Data supplied Start Marker

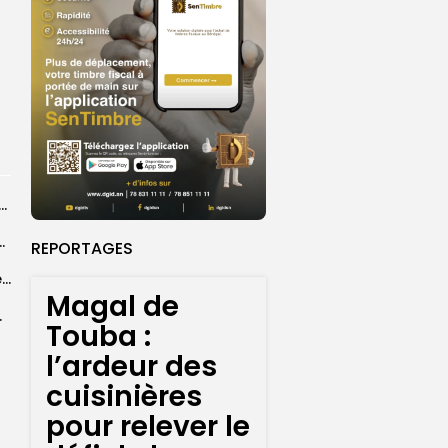
ye Faye souhaite un ‘’excellent Magal’’ aux fidèles
courus par la Croix-Rouge sénégalaise
REPORTAGES
Grand Magal 2026 : un colloque met en lumière la portée universelle...
Magal de
rprend encore...
Touba :
l’ardeur des
cuisinières
pour relever le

Data supplied End Marker

> _What is needed_: Pick out every row above that contains the word "Magal", copying each one in full. Count only matches with the same uppercase and lowercase letters.

> _Solution to the problem_:
ye Faye souhaite un ‘’excellent Magal’’ aux fidèles
Grand Magal 2026 : un colloque met en lumière la portée universelle...
Magal de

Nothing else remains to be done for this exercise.